▶ [Request]:
Copy out every line of the material below that contains the string "kern".

▶ [Exercise materials]:
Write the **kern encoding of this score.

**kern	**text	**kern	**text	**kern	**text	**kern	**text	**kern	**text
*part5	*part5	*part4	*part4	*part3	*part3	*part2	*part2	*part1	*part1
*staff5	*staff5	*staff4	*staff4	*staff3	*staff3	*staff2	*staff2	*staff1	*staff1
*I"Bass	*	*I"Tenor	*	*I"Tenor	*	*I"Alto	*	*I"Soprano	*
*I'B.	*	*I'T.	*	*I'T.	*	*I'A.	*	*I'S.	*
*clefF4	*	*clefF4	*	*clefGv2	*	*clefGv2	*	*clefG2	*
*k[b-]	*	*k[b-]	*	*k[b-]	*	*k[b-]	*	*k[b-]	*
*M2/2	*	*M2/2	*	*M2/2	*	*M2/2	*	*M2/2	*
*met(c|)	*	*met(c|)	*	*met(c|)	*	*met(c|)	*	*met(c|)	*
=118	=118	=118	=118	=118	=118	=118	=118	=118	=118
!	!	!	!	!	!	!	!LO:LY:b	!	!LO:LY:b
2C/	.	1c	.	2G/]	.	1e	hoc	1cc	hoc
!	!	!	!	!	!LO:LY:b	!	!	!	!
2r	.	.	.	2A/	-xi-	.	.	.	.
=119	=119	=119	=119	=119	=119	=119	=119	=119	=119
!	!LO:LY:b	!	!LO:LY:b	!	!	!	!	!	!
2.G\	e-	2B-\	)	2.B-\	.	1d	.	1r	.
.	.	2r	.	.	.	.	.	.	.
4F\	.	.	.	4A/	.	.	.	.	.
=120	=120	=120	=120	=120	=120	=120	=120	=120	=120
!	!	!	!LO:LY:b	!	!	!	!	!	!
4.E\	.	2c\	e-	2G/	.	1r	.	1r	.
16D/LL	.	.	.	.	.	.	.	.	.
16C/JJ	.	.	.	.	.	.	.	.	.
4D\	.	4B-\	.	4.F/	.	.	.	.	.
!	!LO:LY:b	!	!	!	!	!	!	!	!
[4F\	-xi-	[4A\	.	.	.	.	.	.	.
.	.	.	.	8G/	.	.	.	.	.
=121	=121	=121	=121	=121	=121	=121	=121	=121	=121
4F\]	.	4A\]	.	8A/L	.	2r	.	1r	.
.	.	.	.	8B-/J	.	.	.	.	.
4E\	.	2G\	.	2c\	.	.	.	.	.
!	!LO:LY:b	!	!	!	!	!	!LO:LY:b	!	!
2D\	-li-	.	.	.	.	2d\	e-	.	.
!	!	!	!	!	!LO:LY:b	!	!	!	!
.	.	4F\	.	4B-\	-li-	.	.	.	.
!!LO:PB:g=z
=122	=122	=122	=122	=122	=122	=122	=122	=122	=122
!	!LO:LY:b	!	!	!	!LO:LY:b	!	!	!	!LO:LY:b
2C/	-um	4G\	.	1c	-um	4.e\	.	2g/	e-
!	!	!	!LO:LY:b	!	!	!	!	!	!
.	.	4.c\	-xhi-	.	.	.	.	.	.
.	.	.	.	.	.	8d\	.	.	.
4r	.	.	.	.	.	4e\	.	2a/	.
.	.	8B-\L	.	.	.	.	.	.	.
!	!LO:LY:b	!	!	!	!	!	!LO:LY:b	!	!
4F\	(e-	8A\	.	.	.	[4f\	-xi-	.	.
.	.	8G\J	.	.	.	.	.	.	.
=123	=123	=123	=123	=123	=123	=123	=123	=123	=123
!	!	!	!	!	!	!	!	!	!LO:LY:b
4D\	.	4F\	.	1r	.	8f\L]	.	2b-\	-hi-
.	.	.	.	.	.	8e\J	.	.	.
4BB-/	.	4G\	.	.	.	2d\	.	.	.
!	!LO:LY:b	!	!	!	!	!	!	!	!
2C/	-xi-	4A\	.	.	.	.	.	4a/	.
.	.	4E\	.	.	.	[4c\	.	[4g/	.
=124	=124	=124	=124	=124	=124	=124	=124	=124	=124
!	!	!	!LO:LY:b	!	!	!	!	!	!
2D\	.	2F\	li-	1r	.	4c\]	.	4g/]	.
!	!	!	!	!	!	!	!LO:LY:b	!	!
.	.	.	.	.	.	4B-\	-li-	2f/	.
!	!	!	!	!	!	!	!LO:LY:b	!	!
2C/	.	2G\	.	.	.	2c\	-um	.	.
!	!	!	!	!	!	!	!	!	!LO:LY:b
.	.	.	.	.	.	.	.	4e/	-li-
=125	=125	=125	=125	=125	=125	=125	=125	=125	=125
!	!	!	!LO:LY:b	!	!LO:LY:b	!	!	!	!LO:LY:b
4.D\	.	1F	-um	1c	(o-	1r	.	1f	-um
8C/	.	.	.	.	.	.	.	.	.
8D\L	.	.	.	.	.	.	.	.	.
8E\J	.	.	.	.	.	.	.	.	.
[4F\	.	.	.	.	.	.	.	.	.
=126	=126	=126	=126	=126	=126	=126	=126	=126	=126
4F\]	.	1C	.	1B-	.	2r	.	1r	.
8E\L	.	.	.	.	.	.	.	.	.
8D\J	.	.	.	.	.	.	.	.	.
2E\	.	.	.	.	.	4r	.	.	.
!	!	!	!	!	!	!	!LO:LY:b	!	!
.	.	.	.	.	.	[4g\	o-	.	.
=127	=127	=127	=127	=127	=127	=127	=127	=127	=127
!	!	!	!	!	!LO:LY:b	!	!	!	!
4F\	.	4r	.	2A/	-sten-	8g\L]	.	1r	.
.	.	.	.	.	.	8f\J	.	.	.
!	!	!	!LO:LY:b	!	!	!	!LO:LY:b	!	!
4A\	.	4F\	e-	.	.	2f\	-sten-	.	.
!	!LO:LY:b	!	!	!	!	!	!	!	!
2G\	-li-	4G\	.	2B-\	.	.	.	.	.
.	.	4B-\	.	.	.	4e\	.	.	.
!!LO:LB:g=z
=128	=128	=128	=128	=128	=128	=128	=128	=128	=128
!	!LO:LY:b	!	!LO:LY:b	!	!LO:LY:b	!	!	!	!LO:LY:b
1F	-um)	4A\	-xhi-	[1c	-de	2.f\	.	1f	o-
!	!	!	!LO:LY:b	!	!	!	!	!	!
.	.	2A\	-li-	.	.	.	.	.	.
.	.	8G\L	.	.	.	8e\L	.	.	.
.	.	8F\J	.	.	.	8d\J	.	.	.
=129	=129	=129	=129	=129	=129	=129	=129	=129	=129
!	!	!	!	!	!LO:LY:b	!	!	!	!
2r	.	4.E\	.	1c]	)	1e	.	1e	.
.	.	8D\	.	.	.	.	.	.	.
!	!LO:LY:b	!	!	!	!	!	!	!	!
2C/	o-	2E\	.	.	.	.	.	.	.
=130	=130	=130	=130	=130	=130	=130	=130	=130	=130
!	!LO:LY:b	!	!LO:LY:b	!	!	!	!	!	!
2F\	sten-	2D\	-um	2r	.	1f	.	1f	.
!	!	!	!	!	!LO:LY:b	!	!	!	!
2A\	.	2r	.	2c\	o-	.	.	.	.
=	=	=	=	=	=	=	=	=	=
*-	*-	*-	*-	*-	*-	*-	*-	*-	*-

▶ [Answer for the task]:
Write the **kern encoding of this score.
**kern	**text	**kern	**text	**kern	**text	**kern	**text	**kern	**text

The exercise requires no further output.